Insurers attack the FCA for "legally startling" claims

"It cannot be right to recast the bargain on the basis of an assertion"

Insurers attack the FCA for "legally startling" claims

Insurance News

By Mia Wallace

The landmark court case between the Financial Conduct Authority (FCA) and several of the UK’s largest insurers regarding their liability to pay out on pandemic-related claims has been dominating headlines. Now, a lawyer for Hiscox has rejected the argument that the pandemic, and the resulting government action, should be treated as a single cause of lost income.

The lawyer for Hiscox confronted the FCA over “legally startling” claims regarding the business interruption issues which are the foundation of the legal battle.

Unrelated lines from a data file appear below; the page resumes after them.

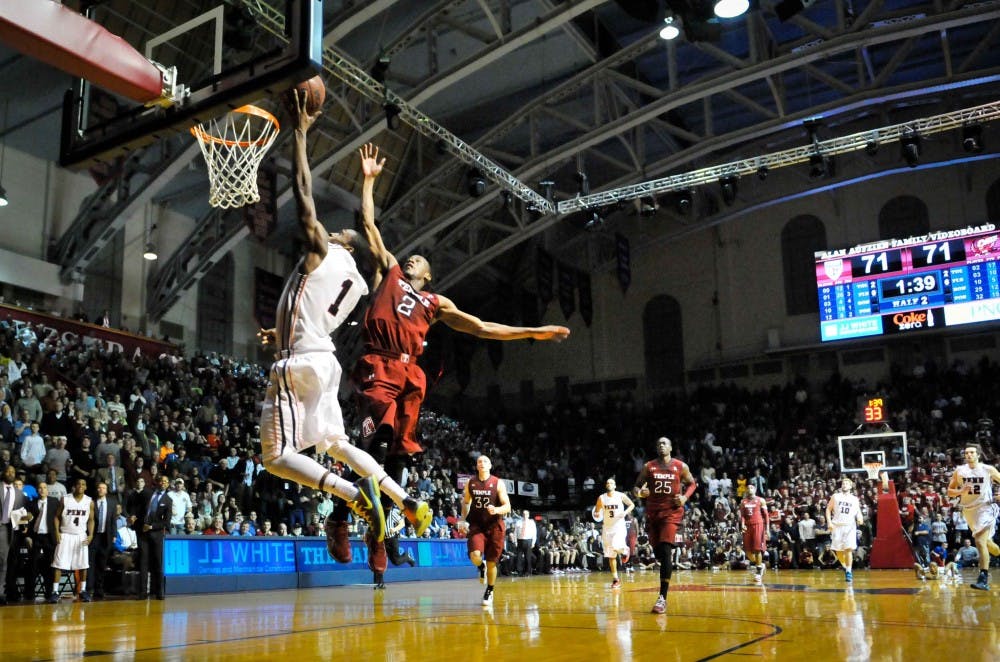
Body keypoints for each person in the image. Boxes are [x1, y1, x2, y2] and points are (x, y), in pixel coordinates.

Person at [329, 142, 569, 563]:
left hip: (409, 374)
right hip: (378, 363)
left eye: (420, 258)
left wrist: (534, 331)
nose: (413, 256)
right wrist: (368, 181)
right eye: (412, 256)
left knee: (402, 453)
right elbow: (368, 224)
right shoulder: (391, 270)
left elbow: (483, 328)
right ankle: (345, 519)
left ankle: (389, 534)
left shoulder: (437, 304)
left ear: (430, 276)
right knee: (377, 444)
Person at [257, 96, 433, 563]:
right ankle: (405, 502)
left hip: (311, 363)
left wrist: (299, 132)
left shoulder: (322, 250)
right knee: (338, 443)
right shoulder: (361, 283)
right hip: (331, 363)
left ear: (339, 241)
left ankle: (352, 501)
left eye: (335, 231)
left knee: (276, 456)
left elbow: (302, 190)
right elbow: (366, 233)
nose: (329, 230)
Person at [633, 437, 697, 614]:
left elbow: (692, 483)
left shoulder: (680, 466)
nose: (661, 445)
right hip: (654, 514)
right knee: (659, 553)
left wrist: (684, 498)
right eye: (658, 443)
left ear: (670, 447)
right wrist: (641, 493)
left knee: (666, 550)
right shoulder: (649, 466)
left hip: (672, 512)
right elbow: (636, 487)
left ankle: (662, 598)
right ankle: (665, 558)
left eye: (664, 443)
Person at [457, 455, 510, 607]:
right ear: (476, 466)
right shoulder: (470, 482)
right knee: (475, 556)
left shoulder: (498, 483)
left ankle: (490, 590)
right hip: (477, 525)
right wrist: (462, 518)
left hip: (495, 525)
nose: (482, 463)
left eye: (485, 461)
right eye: (479, 461)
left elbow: (507, 506)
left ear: (490, 465)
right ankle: (481, 566)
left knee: (492, 562)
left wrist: (497, 509)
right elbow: (466, 502)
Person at [946, 445, 1000, 590]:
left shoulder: (987, 469)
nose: (969, 455)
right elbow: (950, 492)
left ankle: (983, 578)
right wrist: (960, 490)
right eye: (967, 453)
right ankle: (997, 551)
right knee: (988, 545)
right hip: (969, 511)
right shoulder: (960, 471)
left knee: (979, 542)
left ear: (978, 455)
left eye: (972, 452)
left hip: (986, 508)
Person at [49, 478, 94, 602]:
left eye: (83, 484)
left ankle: (83, 591)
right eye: (78, 483)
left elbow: (91, 520)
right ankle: (55, 591)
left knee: (83, 564)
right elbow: (56, 517)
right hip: (66, 535)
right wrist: (57, 532)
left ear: (86, 487)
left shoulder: (89, 501)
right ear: (74, 486)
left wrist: (90, 535)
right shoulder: (65, 499)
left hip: (81, 535)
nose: (81, 485)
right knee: (58, 564)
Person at [593, 478, 635, 589]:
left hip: (619, 526)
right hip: (607, 528)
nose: (609, 484)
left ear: (615, 485)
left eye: (611, 483)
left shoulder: (620, 495)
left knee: (616, 546)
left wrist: (625, 512)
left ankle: (625, 550)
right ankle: (616, 579)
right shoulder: (601, 498)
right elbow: (597, 512)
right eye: (607, 483)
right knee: (611, 556)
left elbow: (631, 505)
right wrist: (597, 515)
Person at [138, 474, 172, 600]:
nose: (163, 483)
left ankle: (159, 592)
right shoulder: (147, 493)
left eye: (165, 481)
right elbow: (138, 508)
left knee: (158, 563)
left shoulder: (168, 500)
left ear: (168, 485)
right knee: (143, 563)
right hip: (142, 533)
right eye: (161, 481)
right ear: (157, 482)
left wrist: (152, 527)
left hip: (156, 534)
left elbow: (166, 523)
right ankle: (142, 592)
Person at [0, 463, 30, 605]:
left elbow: (22, 513)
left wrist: (24, 523)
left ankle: (2, 593)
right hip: (1, 527)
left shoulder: (19, 494)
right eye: (8, 471)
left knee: (6, 562)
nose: (11, 473)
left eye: (13, 471)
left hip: (11, 530)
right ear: (3, 473)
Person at [825, 477, 864, 583]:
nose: (844, 484)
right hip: (837, 525)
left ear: (851, 486)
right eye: (843, 483)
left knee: (848, 549)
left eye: (847, 483)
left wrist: (860, 517)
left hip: (850, 526)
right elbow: (828, 509)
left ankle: (848, 571)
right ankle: (845, 565)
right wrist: (829, 522)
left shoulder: (854, 499)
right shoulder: (835, 496)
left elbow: (858, 511)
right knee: (838, 550)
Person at [88, 480, 118, 599]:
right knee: (91, 563)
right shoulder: (91, 502)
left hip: (106, 536)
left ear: (106, 490)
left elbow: (113, 521)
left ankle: (99, 589)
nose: (101, 489)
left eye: (103, 488)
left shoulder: (112, 502)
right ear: (97, 490)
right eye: (99, 487)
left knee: (102, 564)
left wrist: (114, 535)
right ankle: (89, 588)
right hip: (94, 536)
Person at [738, 482, 768, 584]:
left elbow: (766, 516)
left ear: (755, 490)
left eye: (752, 487)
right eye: (748, 487)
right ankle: (760, 564)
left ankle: (758, 572)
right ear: (746, 490)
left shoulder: (761, 500)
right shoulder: (743, 502)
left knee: (757, 549)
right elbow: (742, 515)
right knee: (747, 551)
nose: (750, 488)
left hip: (758, 525)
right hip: (747, 526)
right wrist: (742, 524)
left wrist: (767, 529)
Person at [514, 509, 537, 577]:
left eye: (526, 514)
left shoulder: (531, 522)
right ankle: (519, 571)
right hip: (520, 540)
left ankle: (528, 572)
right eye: (523, 514)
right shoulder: (518, 522)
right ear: (522, 515)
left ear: (528, 515)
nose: (525, 515)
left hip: (528, 541)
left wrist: (533, 542)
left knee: (528, 557)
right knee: (519, 557)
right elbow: (515, 532)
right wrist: (515, 541)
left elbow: (534, 533)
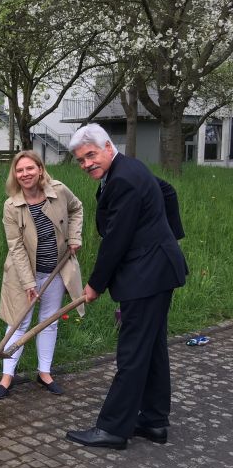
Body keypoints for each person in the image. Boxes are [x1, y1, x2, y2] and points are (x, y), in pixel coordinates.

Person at [65, 123, 187, 450]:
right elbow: (167, 192)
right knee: (153, 349)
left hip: (146, 275)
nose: (87, 163)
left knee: (132, 352)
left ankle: (113, 429)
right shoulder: (130, 167)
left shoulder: (123, 179)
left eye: (91, 155)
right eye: (80, 159)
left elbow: (116, 240)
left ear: (107, 147)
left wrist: (95, 284)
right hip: (155, 268)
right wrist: (165, 239)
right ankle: (154, 422)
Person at [0, 150, 84, 399]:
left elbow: (77, 208)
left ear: (40, 169)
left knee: (49, 322)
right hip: (23, 274)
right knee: (18, 323)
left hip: (56, 270)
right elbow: (16, 247)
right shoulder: (11, 206)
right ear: (15, 175)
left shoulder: (59, 191)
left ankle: (44, 373)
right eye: (19, 170)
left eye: (30, 168)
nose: (25, 174)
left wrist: (75, 237)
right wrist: (29, 282)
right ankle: (6, 376)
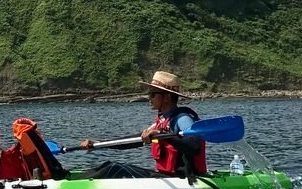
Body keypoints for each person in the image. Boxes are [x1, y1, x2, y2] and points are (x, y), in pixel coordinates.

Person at [75, 70, 207, 180]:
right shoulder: (162, 121)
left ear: (167, 97)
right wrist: (98, 143)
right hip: (166, 176)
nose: (149, 98)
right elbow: (131, 141)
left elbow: (194, 146)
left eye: (153, 94)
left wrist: (163, 136)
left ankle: (71, 186)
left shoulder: (183, 119)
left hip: (183, 179)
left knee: (115, 168)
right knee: (109, 165)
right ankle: (71, 178)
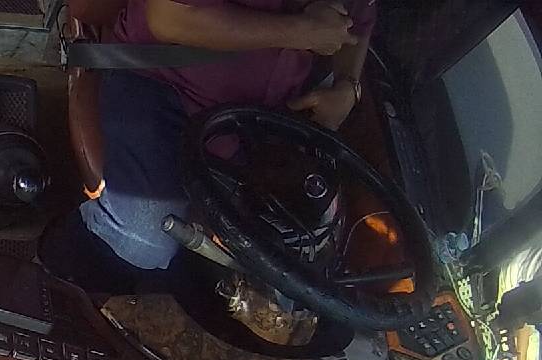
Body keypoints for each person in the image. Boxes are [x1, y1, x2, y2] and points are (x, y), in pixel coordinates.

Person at [43, 0, 378, 293]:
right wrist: (301, 31)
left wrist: (347, 87)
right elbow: (169, 17)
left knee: (298, 257)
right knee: (142, 241)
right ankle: (53, 275)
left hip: (265, 115)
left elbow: (357, 21)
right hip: (162, 82)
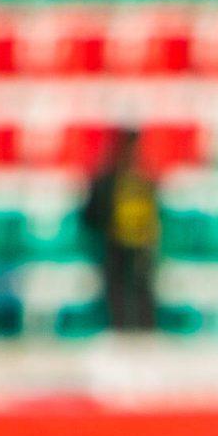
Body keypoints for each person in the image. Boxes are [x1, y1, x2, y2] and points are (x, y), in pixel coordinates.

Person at [80, 128, 159, 333]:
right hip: (113, 245)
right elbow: (90, 215)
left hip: (141, 244)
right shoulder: (106, 181)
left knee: (141, 290)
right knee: (116, 292)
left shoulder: (145, 180)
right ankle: (118, 330)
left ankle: (143, 332)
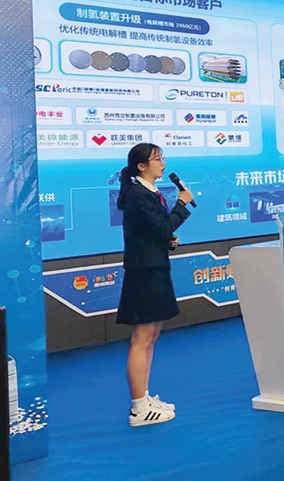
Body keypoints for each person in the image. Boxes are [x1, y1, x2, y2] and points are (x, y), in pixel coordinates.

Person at [115, 143, 193, 427]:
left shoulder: (149, 192)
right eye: (157, 159)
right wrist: (181, 205)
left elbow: (154, 232)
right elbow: (160, 227)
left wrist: (168, 241)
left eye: (162, 158)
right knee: (142, 338)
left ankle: (144, 398)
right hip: (144, 273)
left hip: (153, 268)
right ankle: (139, 409)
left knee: (151, 336)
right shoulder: (138, 194)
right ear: (141, 166)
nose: (162, 163)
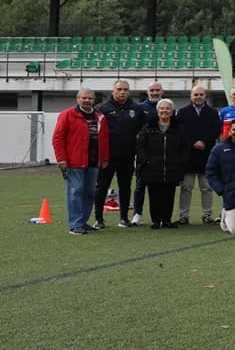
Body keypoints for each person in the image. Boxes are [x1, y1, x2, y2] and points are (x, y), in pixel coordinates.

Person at [53, 88, 111, 235]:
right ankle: (75, 224)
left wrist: (104, 158)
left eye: (90, 98)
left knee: (89, 193)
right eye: (84, 98)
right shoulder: (67, 115)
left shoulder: (99, 116)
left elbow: (104, 139)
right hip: (74, 161)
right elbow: (58, 138)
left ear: (94, 100)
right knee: (75, 193)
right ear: (77, 99)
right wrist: (61, 159)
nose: (87, 101)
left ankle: (83, 222)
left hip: (93, 162)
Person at [94, 79, 144, 229]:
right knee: (102, 187)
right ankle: (99, 219)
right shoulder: (102, 108)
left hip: (127, 155)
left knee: (125, 187)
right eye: (119, 89)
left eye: (125, 89)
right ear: (113, 91)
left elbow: (142, 130)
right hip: (107, 157)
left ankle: (124, 218)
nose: (122, 92)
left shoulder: (136, 109)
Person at [134, 99, 185, 229]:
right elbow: (140, 146)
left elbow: (185, 147)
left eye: (167, 109)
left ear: (172, 111)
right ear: (157, 111)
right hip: (152, 168)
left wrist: (180, 161)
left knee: (169, 195)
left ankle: (167, 220)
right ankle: (156, 220)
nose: (164, 111)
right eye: (162, 109)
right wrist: (146, 160)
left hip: (171, 167)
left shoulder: (178, 128)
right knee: (154, 195)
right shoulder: (148, 128)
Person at [176, 85, 220, 225]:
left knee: (206, 188)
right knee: (186, 188)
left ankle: (207, 215)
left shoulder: (213, 112)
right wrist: (193, 142)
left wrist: (204, 142)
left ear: (205, 96)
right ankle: (184, 215)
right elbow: (180, 131)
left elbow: (216, 130)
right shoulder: (183, 113)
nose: (198, 97)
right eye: (196, 95)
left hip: (206, 155)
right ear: (191, 96)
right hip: (188, 156)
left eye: (201, 94)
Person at [130, 81, 165, 226]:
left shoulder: (167, 106)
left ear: (162, 91)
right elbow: (135, 130)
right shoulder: (140, 108)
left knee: (160, 186)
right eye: (152, 90)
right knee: (140, 184)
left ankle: (160, 215)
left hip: (161, 153)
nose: (155, 92)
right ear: (147, 91)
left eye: (157, 90)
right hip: (144, 153)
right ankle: (137, 213)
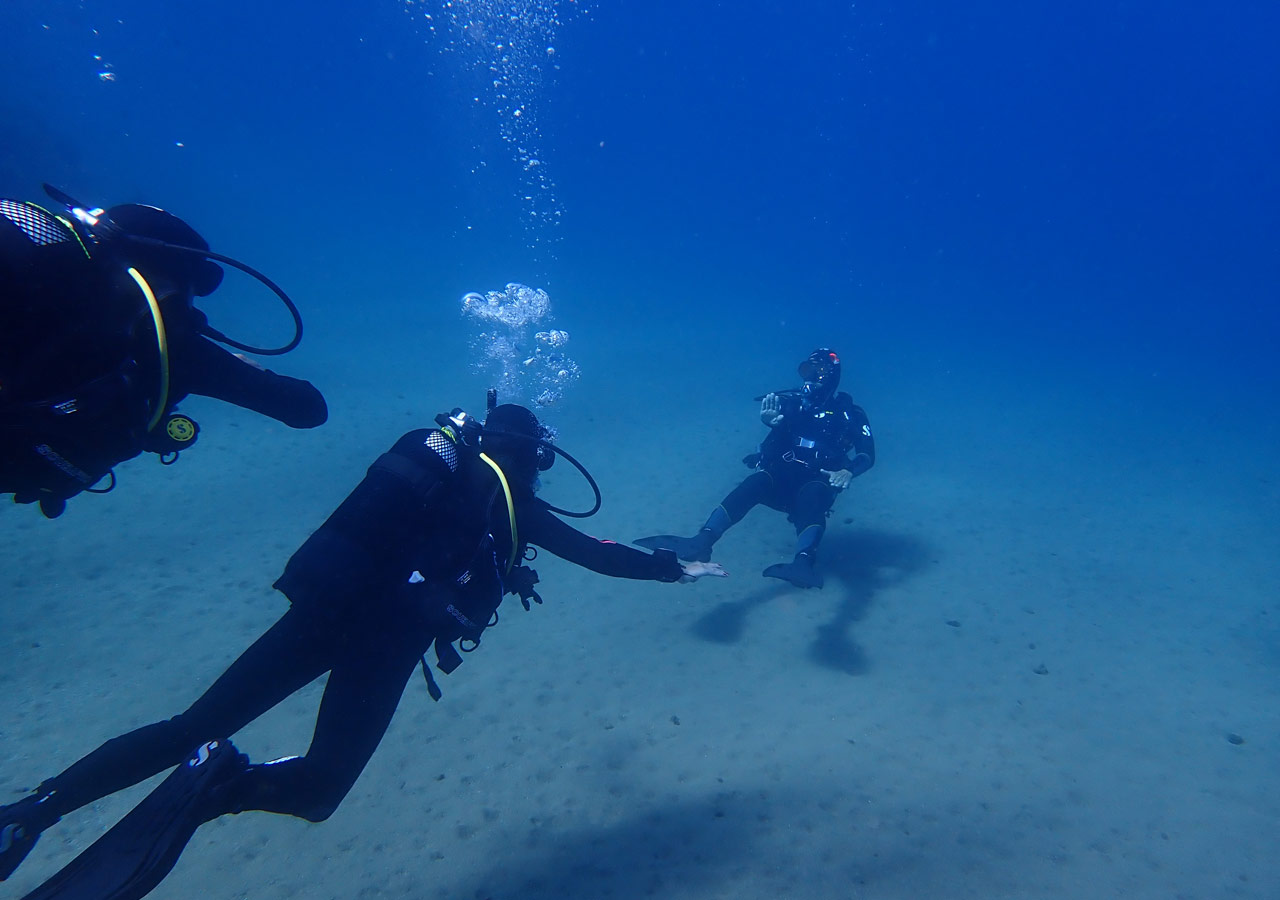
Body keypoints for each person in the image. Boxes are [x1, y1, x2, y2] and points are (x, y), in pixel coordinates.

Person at [0, 400, 725, 898]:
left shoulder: (433, 471)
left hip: (322, 610)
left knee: (191, 724)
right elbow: (600, 556)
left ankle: (38, 806)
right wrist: (674, 565)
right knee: (318, 791)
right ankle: (218, 791)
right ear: (534, 456)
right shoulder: (513, 506)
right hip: (384, 645)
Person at [0, 187, 327, 519]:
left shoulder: (48, 261)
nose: (182, 310)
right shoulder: (137, 323)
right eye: (181, 295)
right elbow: (306, 408)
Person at [637, 348, 874, 589]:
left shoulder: (850, 414)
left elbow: (867, 455)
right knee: (754, 482)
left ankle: (803, 563)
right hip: (780, 480)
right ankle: (702, 540)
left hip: (817, 482)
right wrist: (771, 424)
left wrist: (849, 471)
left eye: (817, 371)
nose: (810, 378)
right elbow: (776, 441)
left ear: (832, 375)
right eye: (806, 370)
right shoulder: (790, 404)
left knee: (813, 498)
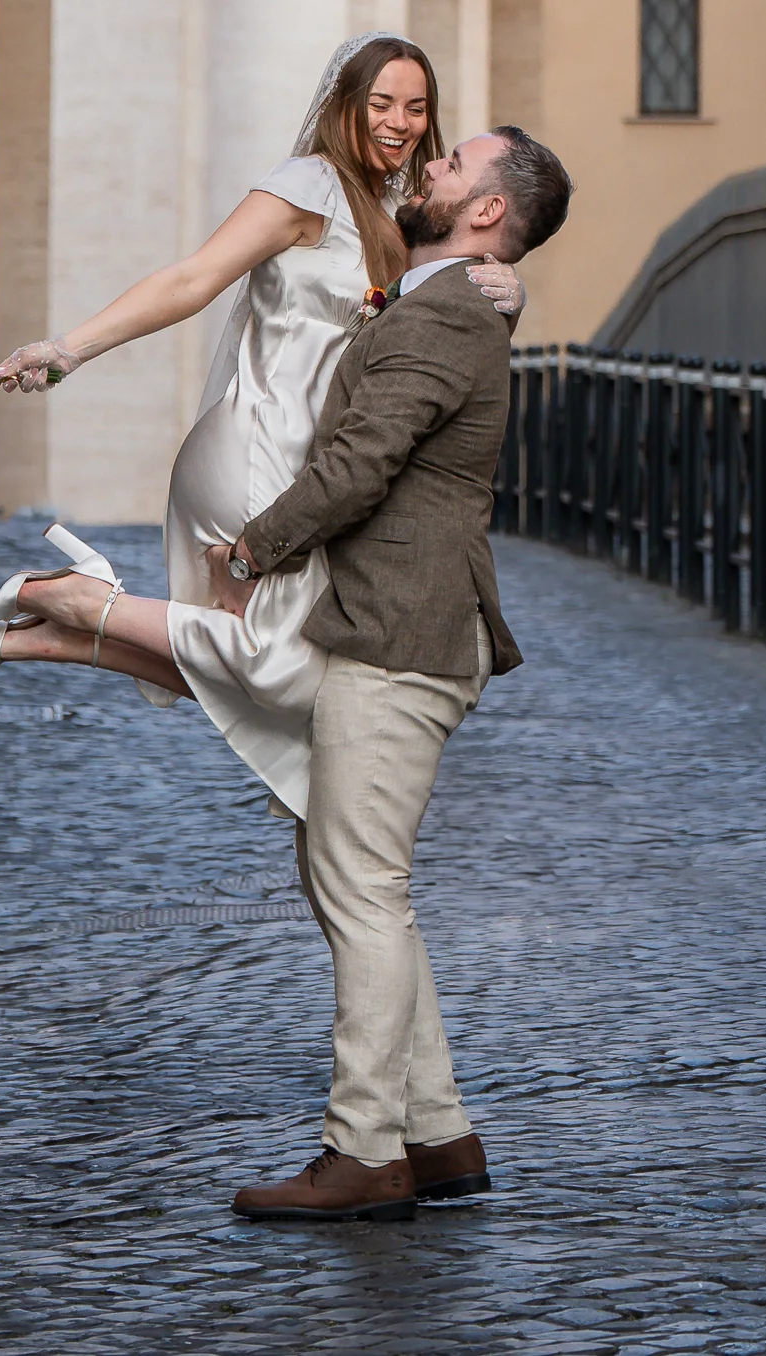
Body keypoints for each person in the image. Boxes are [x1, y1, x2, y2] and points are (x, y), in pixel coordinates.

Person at [0, 34, 524, 824]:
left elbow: (439, 313)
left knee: (293, 666)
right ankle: (72, 602)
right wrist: (67, 350)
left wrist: (509, 287)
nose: (399, 122)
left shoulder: (397, 218)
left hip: (309, 459)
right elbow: (192, 278)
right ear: (343, 105)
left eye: (415, 107)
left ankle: (48, 635)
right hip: (263, 446)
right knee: (286, 666)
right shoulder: (309, 186)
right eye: (380, 103)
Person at [223, 119, 573, 1226]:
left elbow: (360, 461)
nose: (431, 164)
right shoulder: (446, 298)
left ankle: (363, 1149)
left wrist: (251, 550)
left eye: (454, 161)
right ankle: (438, 1133)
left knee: (363, 889)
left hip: (401, 633)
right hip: (395, 624)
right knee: (354, 880)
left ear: (486, 211)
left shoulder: (447, 312)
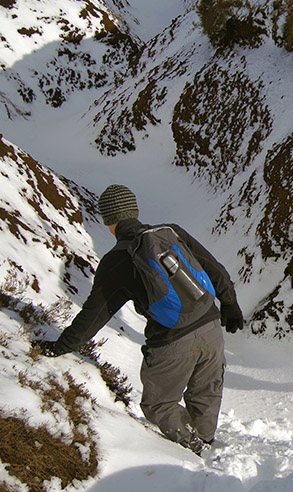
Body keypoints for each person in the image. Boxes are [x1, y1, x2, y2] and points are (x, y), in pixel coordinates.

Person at [33, 185, 244, 455]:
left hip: (173, 339)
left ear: (109, 221)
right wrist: (229, 305)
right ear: (134, 211)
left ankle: (194, 449)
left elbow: (93, 316)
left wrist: (60, 347)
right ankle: (205, 438)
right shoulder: (171, 232)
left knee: (159, 404)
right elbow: (215, 269)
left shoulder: (117, 260)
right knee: (206, 391)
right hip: (210, 326)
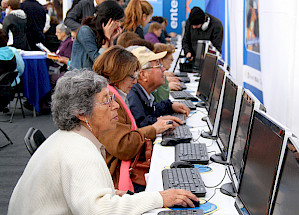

Following the FCA’s argument that the pandemic should be treated as a single cause of lost income, and thus trigger these insurance policies, Jonathan Gaisman QC spoke on behalf of Hiscox and rejected that this is the case, as reported by The Financial Times (FT). The FCA is looking to characterise all that has occurred as one indivisible peril, he said, but nowhere has the FCA sought to explain why this extreme aggregation of separate facts in different categories is an appropriate standpoint.

“It cannot be right to recast the bargain on the basis of an assertion — which is all that it is — that everything is inextricably interlinked,” Gaisman said according to the publication. “Cases of truly indivisible loss are few and far between.”

Hiscox has said from the beginning of the legal debate that these policies are designed to cover property damage, and not to respond to pandemics. The insurers in this court battle have argued that the event of the pandemic and the lockdown should be split into several constituent parts, and that not all of these individual causes of loss lead to insurance payments.

The eight-day FCA case will conclude this week, though the FT reported that lawyers do not expect any ruling until at least September and, even following this, any appeal to the Supreme Court would delay payment to any successful policyholders.